Why Many Americans Underestimate Their Retirement Net Worth
Traditionally, net worth is calculated by adding up retirement accounts, brokerage savings and home equity, then subtracting debt. That approach works well during the accumulation years, but it falls short once someone enters retirement.
“That calculation is incomplete, because for someone in retirement, it completely ignores your more valuable assets,” Lum said. “It ignores your Social Security benefit and, if you have one, your pension.”
These forms of guaranteed income may not show up on a balance sheet, but they have real financial value.
One way to estimate that value is to convert the income into a “portfolio equivalent” — the amount of invested assets someone would need to generate the same cash flow using a standard withdrawal rate, such as 4%.
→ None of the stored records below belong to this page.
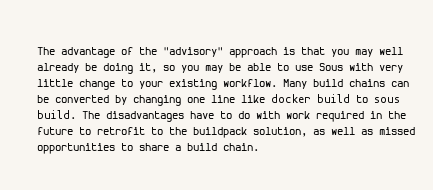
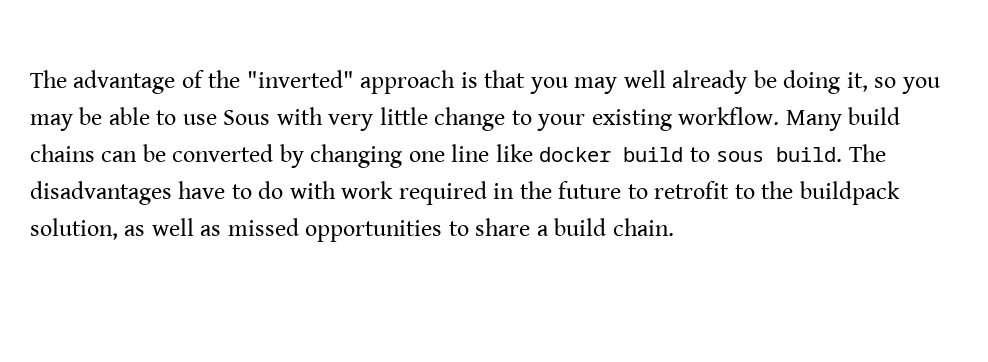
[163,47,223,57] "advisory" -> [246,70,354,88] "inverted"

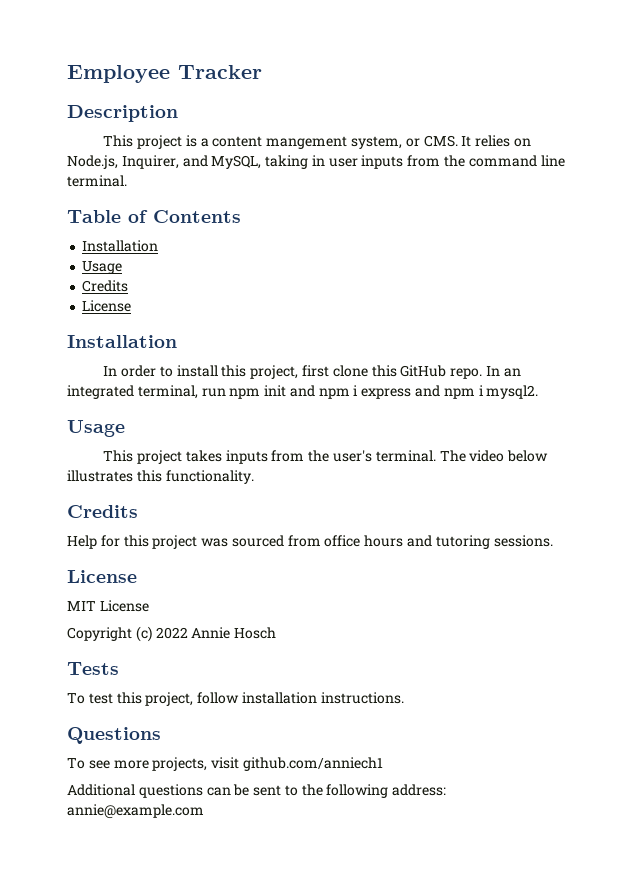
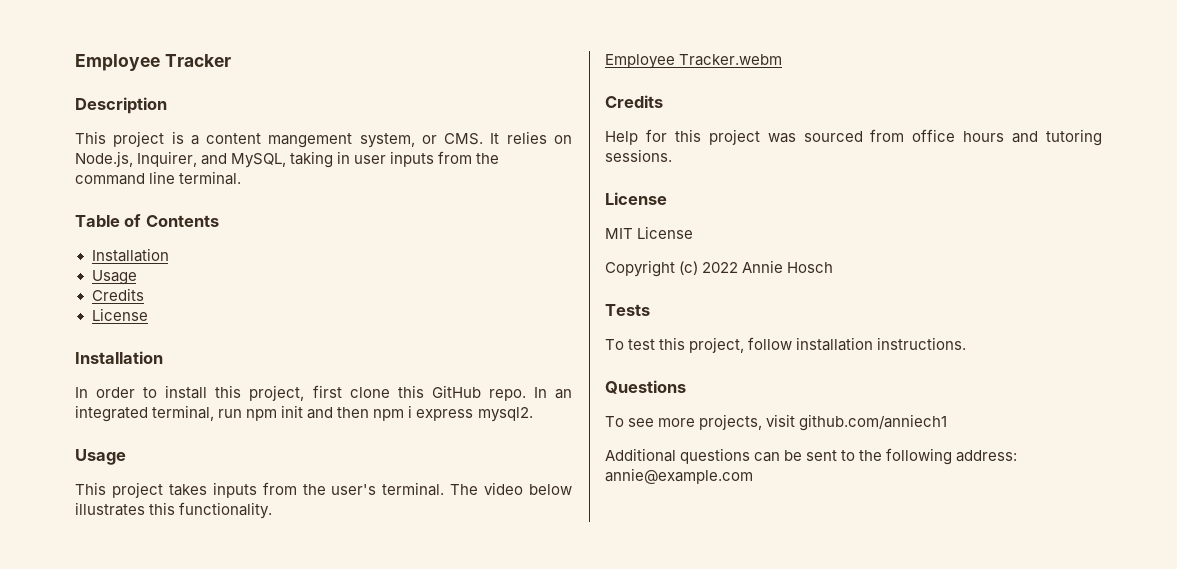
(315, 391) none -> [337,407,370,418] then
[415,385,484,399] and npm i -> (474, 415) none
(254, 477) none -> [605,54,783,69] // Employee Tracker.webm

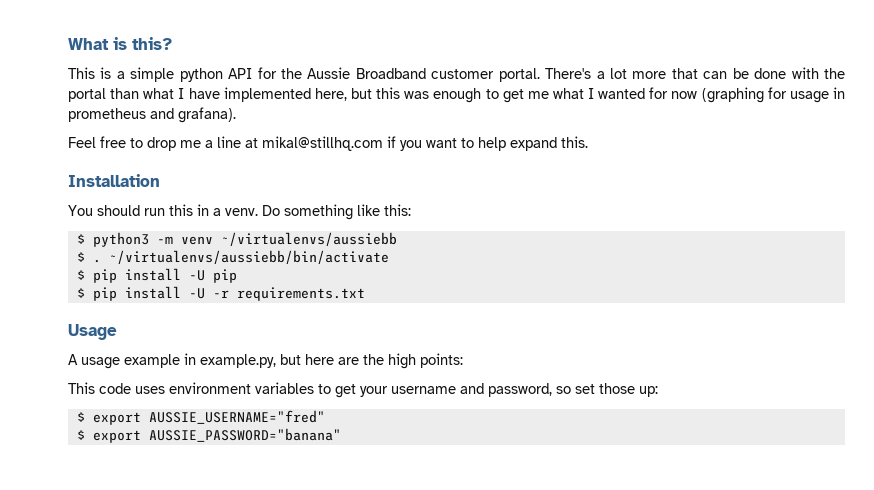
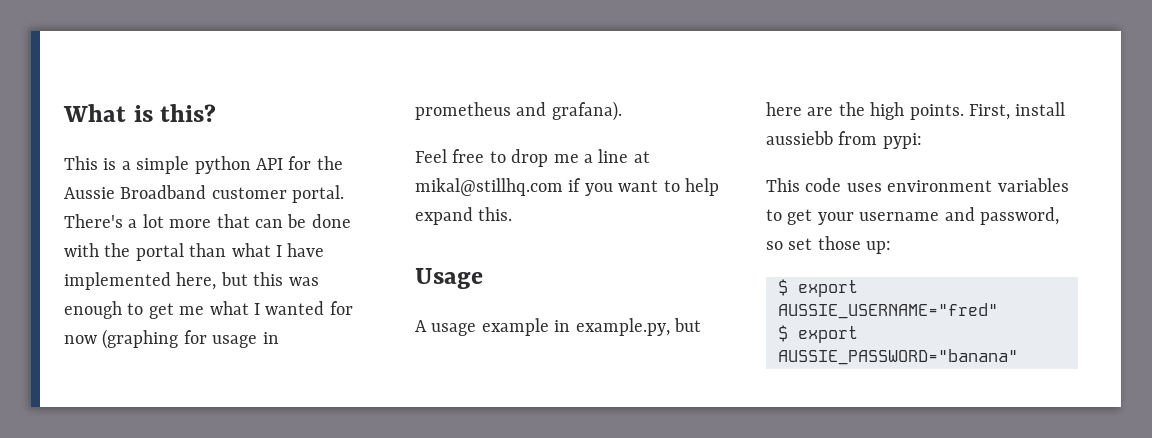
[68,174,160,187] [68,204,411,220] [76,232,397,247] [76,250,389,264] [76,268,237,283] [76,286,365,301] // Installation // You should run this in a venv. Do something like this: // $ python3 -m venv ~/virtualenvs/aussiebb // $ . ~/virtualenvs/aussiebb/bin/activate // $ pip install -U pip // $ pip install -U -r requirements.txt -> (513, 214) none
[420,353,463,368] points: -> [909,102,1066,120] [766,131,922,149] points. First, install aussiebb from pypi:

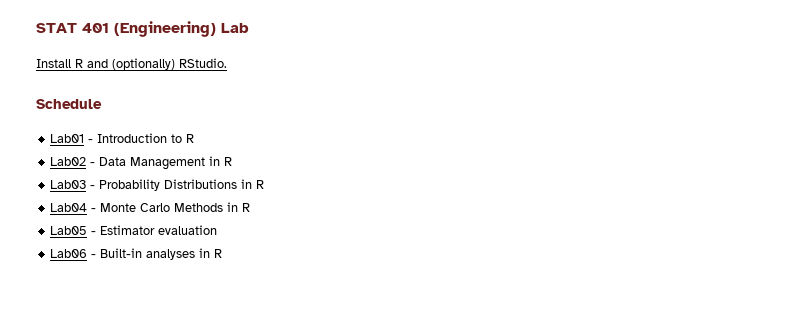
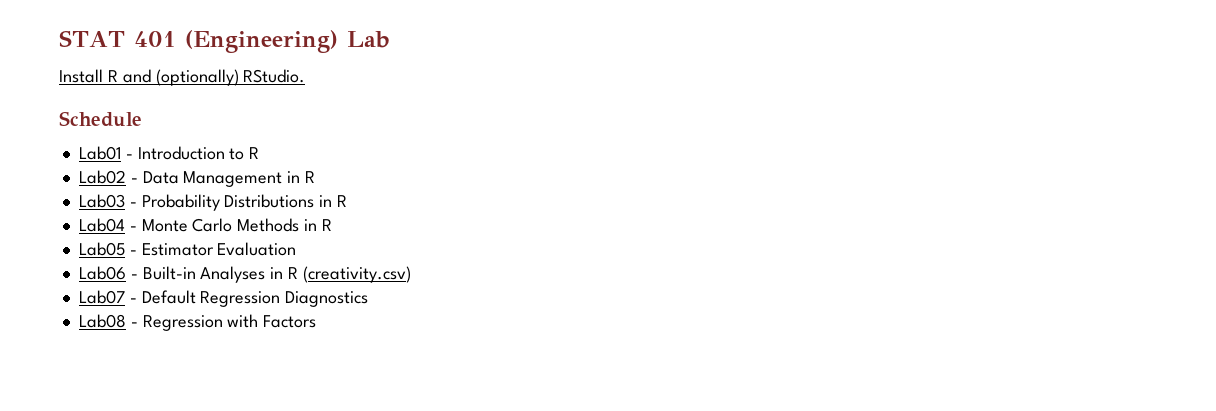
[158,225,218,235] evaluation -> [217,242,297,256] Evaluation
[146,248,223,260] analyses in R -> [200,266,411,283] [78,290,369,307] [78,314,317,331] Analyses in R (creativity.csv) // Lab07 - Default Regression Diagnostics // Lab08 - Regression with Factors

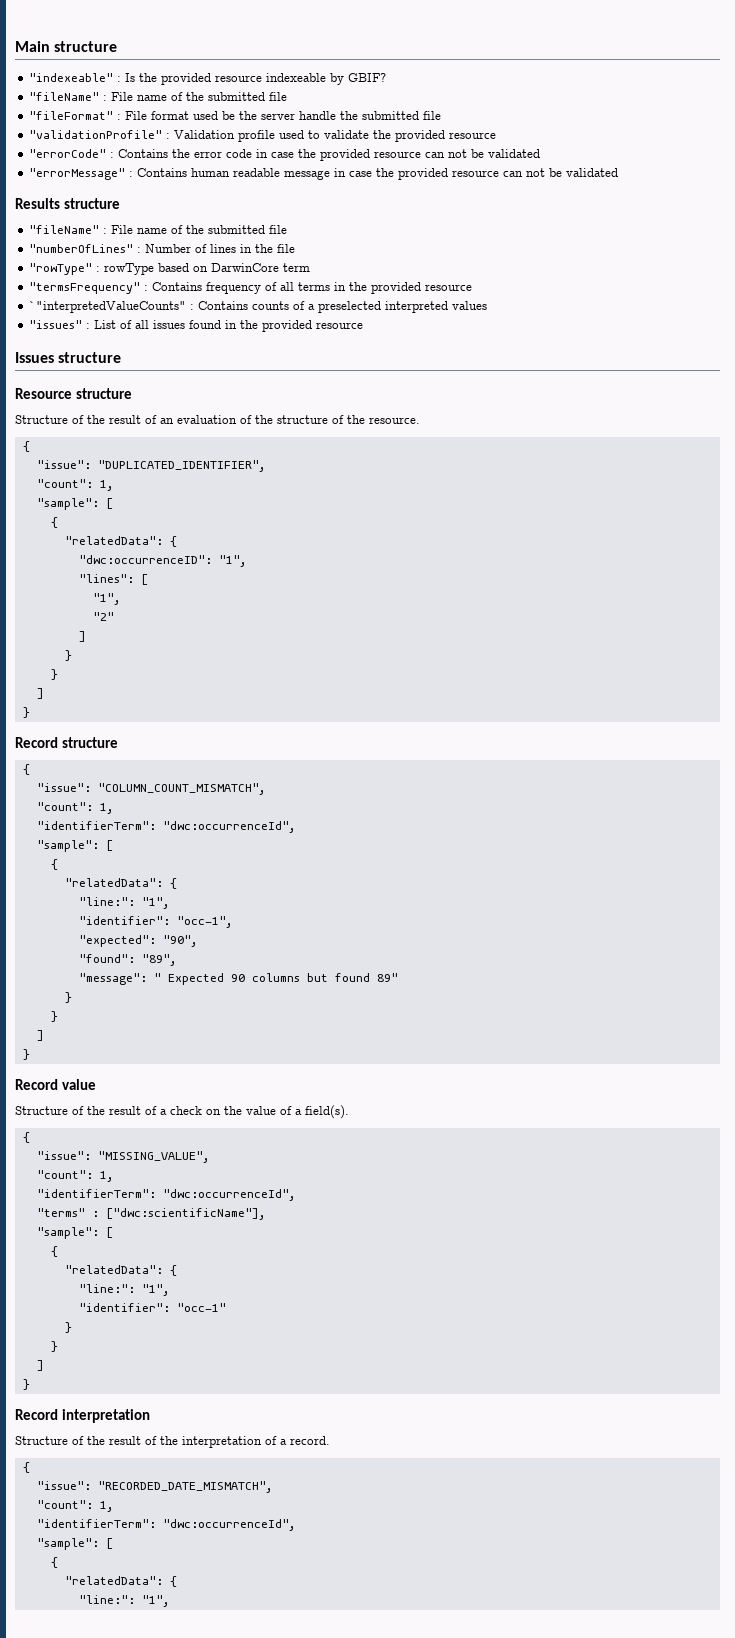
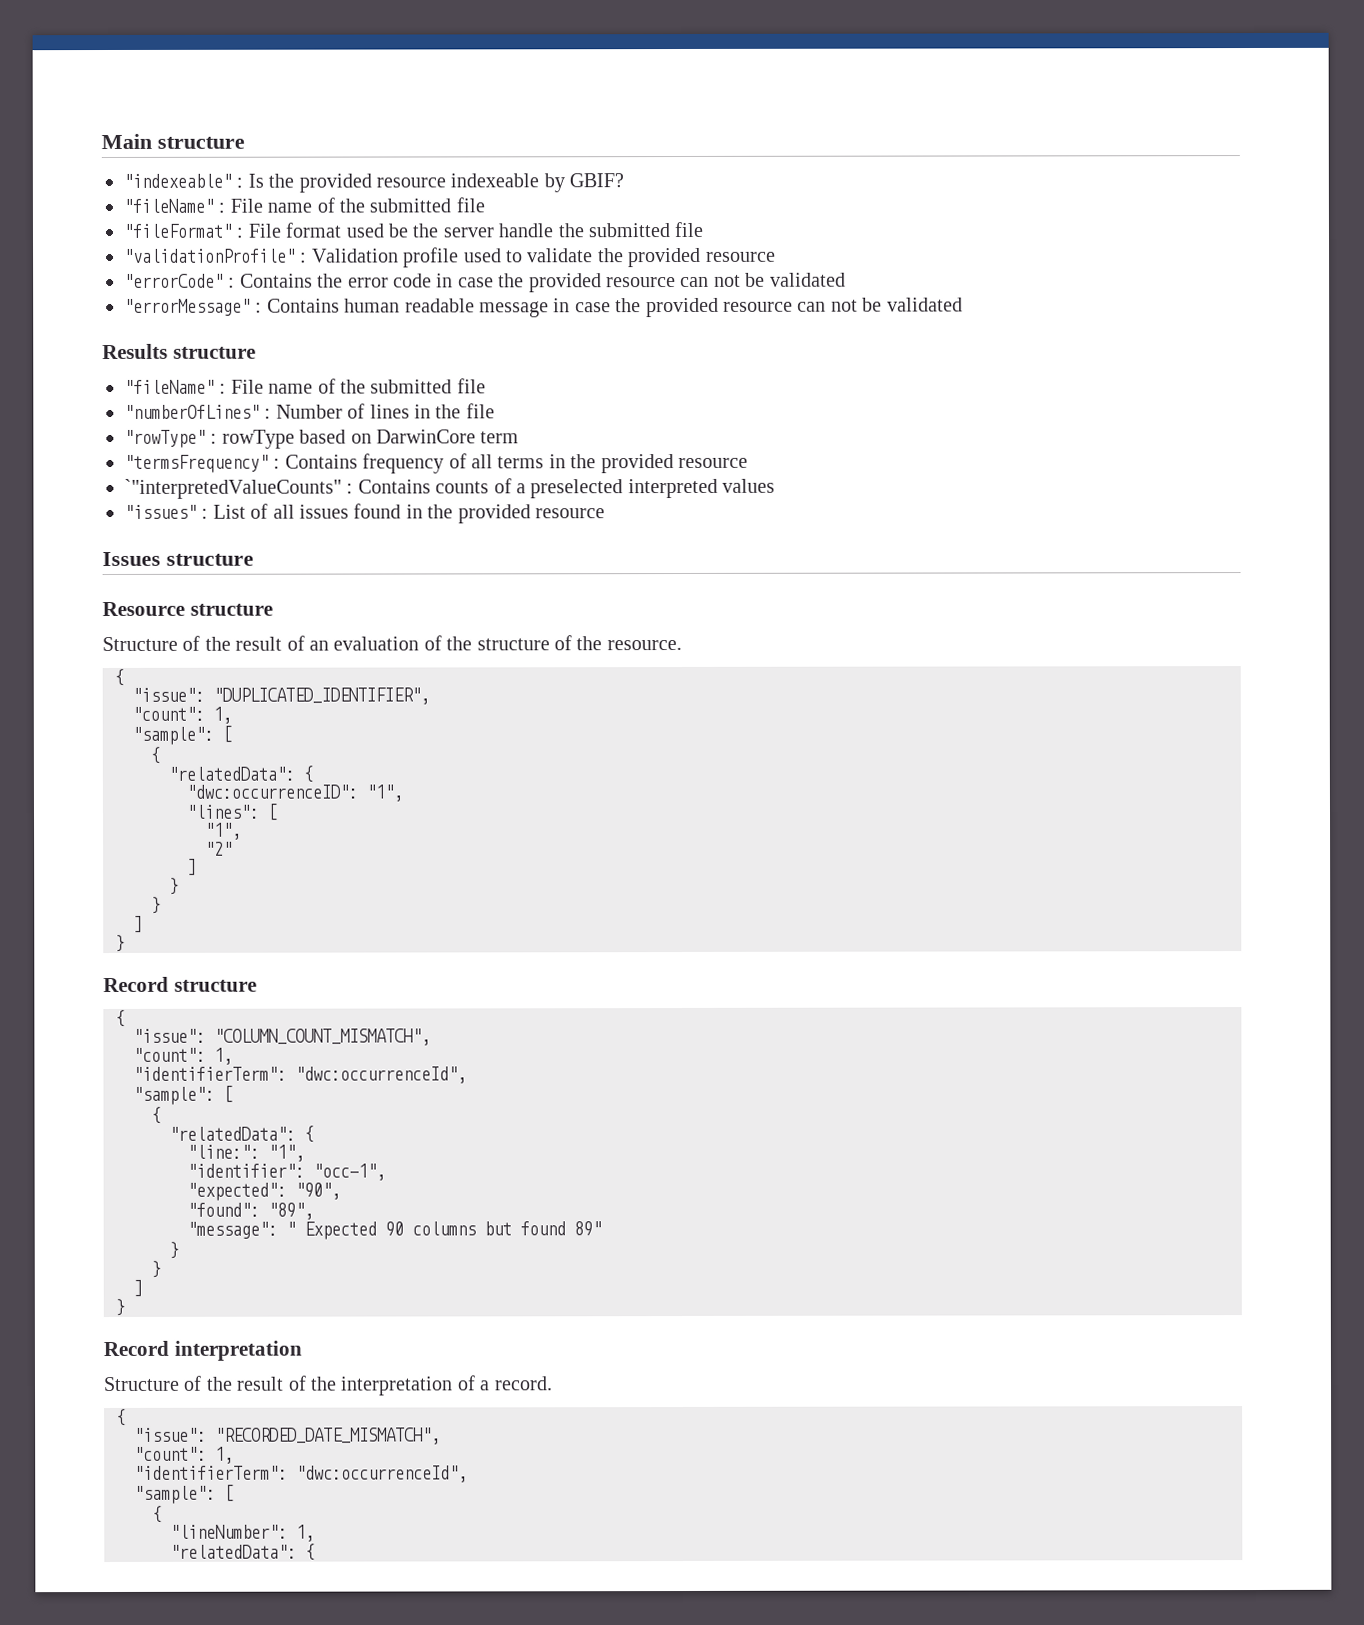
[15,1079,96,1090] [15,1105,349,1119] [22,1132,30,1143] [36,1151,210,1163] [36,1170,114,1182] [36,1189,296,1201] [36,1208,266,1220] [36,1227,113,1239] [50,1246,58,1257] [64,1265,177,1276] [78,1284,170,1296] [78,1303,226,1312] [64,1322,72,1333] [50,1341,58,1352] [36,1360,44,1371] [22,1379,30,1390] // Record value // Structure of the result of a check on the value of a field(s). // { // "issue": "MISSING_VALUE", // "count": 1, // "identifierTerm": "dwc:occurrenceId", // "terms" : ["dwc:scientificName"], // "sample": [ // { // "relatedData": { // "line:": "1", // "identifier": "occ-1" // } // } // ] // } -> (125, 1307) none
[64,1576,177,1587] [78,1595,170,1607] // "relatedData": { // "line:": "1", -> [170,1524,315,1542] [170,1543,315,1561] // "lineNumber": 1, // "relatedData": {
Viewed through that lens, the income streams retirees tend to forget about can rival — or even exceed — the value of their investment portfolios.
How Social Security and Pensions Can Be Worth Hundreds of Thousands — or More
Lum offers an example of a retiree with $1.6 million in traditional net worth. Once Social Security and pension income are translated into portfolio value, that retiree’s “real” net worth could be closer to $2.8 million.
In that scenario, Social Security alone may be equivalent to several hundred thousand dollars in invested assets. A pension can add several hundred thousand more. That gap can significantly alter how secure a retiree actually is and how much financial flexibility they have.
“The problem is, it doesn’t show up on a statement, it doesn’t show up on a balance sheet, and so many people don’t calculate it,” Lum said. “When you add in what the equivalent portfolio would be needed to create the same amount of guaranteed income, you could be in a much better situation.”
For retirees who feel behind or anxious about their finances, recognizing this income-backed value can be a huge comfort.
How Guaranteed Income Can Change Retirement Spending and Investing Decisions
Understanding this fuller picture can influence how retirees allocate assets, how confidently they spend money and how aggressively they invest for the long term.
“If your Social Security amount is covering most of your fixed expenses, you might be able to be much more aggressive with your investment account and be able to create some larger, long-term wealth,” Lum said.
“By having a fuller picture, you have a better understanding of how you’re doing,” he continued. “Many people … don’t take into account the long-term value of their pension or their Social Security, which can be worth … over a million dollars in wealth that they never really thought about.”
Lum stresses that this realization isn’t about spending recklessly or ignoring market realities.
“The answer is not to go and blow your money and say, ‘I’m rich, I just discovered I have another million dollars,'” he said. “But the answer is … to make decisions with the full picture, not just a partial picture, because when you see your real net worth, it begins to impact real-life decisions.”